Theatre review: The Birthday Party, Manchester Royal Exchange
Theatre review: The Birthday Party, Manchester Royal Exchange
Show all 3An evening spent inhabiting Harold Pinter’s tensely disconcerting world is never going to be a sunlit stroll through the daisies.
There was a moment towards the finale of this excoriating revival of his breakthrough play that had even die-hard followers gasping for air.
As Stanley gags and dry-heaves in response to a final psychic battering at the hands of his mysterious interlocutors, some theatregoers were forced to turn away - physically recoiling and unable to watch the events on stage.
Pinter was always elliptical when it came to revealing the meaning of The Birthday Party. “The play is a comedy because the whole state of affairs is absurd and inglorious. It is, however, as you know, a very serious piece of work,” he wrote to tell its first director Peter Wood in 1958.

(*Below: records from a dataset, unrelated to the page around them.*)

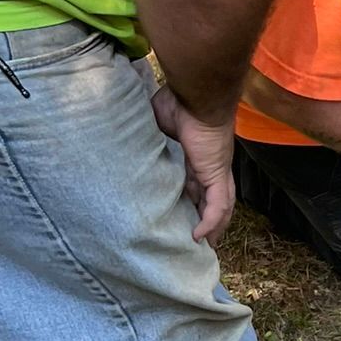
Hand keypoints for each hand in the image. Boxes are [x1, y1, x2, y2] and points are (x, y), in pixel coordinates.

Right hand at [152, 85, 235, 243]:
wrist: (196, 94)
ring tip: (203, 247)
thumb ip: (146, 134)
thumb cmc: (177, 101)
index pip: (198, 185)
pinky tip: (199, 237)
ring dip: (213, 228)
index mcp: (197, 155)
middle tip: (199, 241)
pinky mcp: (217, 173)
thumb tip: (120, 133)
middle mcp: (210, 166)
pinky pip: (217, 205)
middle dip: (208, 222)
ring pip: (221, 207)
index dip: (194, 203)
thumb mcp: (155, 122)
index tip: (184, 218)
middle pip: (213, 201)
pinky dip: (210, 222)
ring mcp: (216, 171)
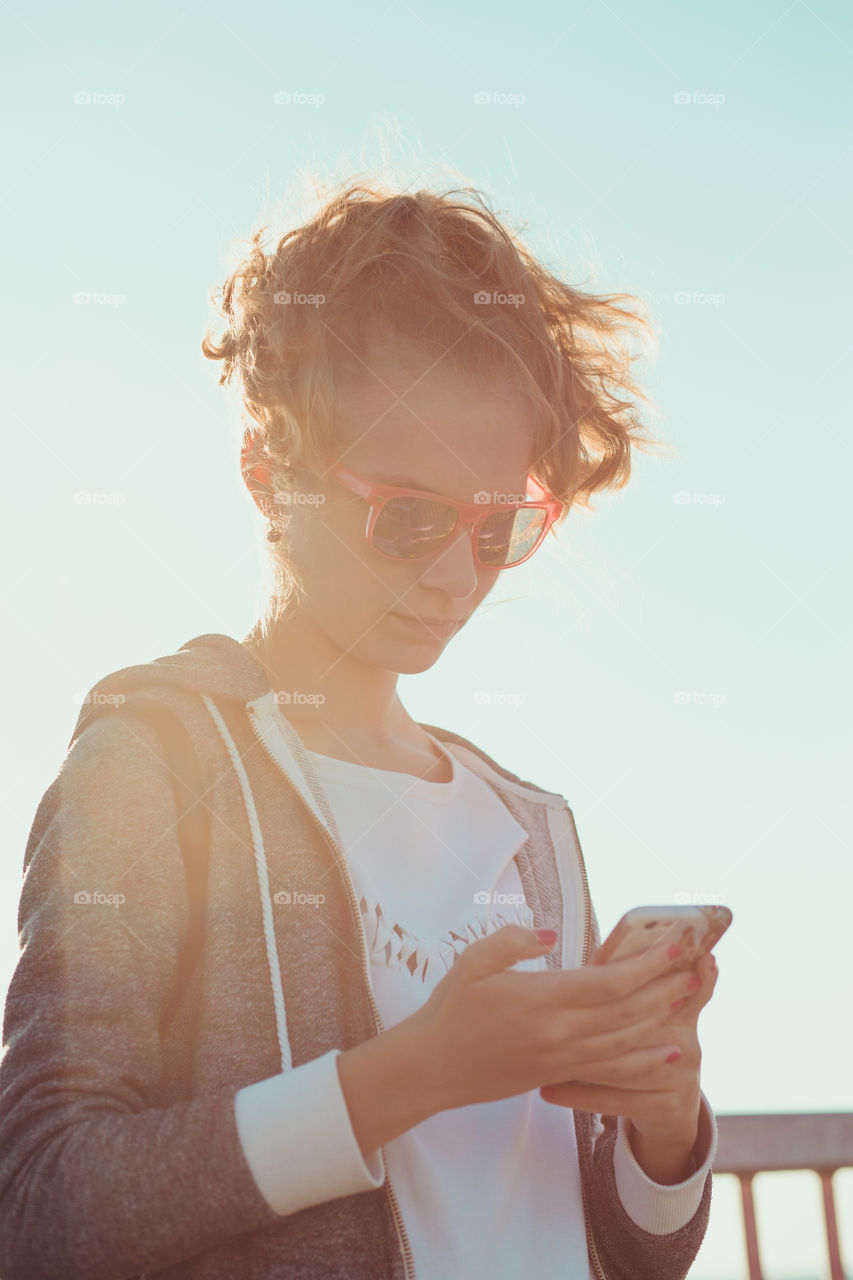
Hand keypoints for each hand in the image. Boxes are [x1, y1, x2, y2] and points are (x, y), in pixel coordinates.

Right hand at [401, 924, 697, 1114]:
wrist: (432, 1068)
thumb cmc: (450, 1008)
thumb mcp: (473, 961)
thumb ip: (514, 941)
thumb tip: (553, 936)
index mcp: (541, 998)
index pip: (609, 981)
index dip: (646, 964)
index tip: (674, 945)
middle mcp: (559, 1032)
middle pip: (627, 1010)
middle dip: (665, 988)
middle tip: (697, 968)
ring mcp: (561, 1058)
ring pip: (626, 1040)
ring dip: (662, 1019)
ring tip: (690, 999)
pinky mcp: (558, 1075)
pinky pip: (612, 1069)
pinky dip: (646, 1061)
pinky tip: (669, 1054)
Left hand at [539, 949, 718, 1158]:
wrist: (671, 1109)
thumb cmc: (653, 1045)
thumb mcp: (662, 1015)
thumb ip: (642, 981)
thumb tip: (628, 950)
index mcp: (683, 1015)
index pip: (669, 986)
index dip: (655, 966)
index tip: (632, 958)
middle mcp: (688, 1045)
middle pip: (639, 1023)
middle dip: (594, 1017)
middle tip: (551, 1010)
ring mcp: (680, 1079)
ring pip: (620, 1065)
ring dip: (577, 1060)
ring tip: (538, 1053)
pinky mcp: (666, 1108)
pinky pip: (614, 1100)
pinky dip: (578, 1095)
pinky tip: (548, 1090)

Yet there were plenty of laughs, it is true, although perhaps for the most part these utterances would more accurately be described as a release of tension in the form of a knowing chortle, certainly at the beginning, before the decent into fully-fledged horror.
The setting – a gloomy boarding house in a seaside town – and the chief protagonists Petey, Meg and Stanley, were based on a real encounter that Pinter had whilst appearing in rep in Eastbourne. The sinister Goldberg and McCann, played by Desmond Barrit and Keith Dunphy who masterfully embody the roles of policeman, secret agent, priest and hoodlum, was from the playwright’s own extraordinary imagination.
The set sticks faithfully to the dreary interiors of the age, spindly austerity furniture and serving hatches, ketchup and brown sauce bottles add the only touch of brightness to the diet of fried bread and sour milk cornflakes.
The actors meanwhile ride the silences and taut dialogue with supreme skill. Ed Gaughan’s Stanley is outstanding. He is a nasty, unshaven Eric Morecambe, with pyjamas like a prison camp uniform, and without the jokes, cruelly taunting Maggie Steed’s heartbreaking Meg over her many insecurities.
But it falls to Paul McCleary as her otherwise quiescent deck chair attendant husband to offer up, what according to Pinter is the most important line of the whole piece – invoking Stanley to stand up for himself as he undergoes an early form of extraordinary rendition.
Guessing what the whole thing is about is one of the great pleasures of The Birthday Party, if that is the right word. It might be difficult to watch at times but it is impossible to stop thinking about.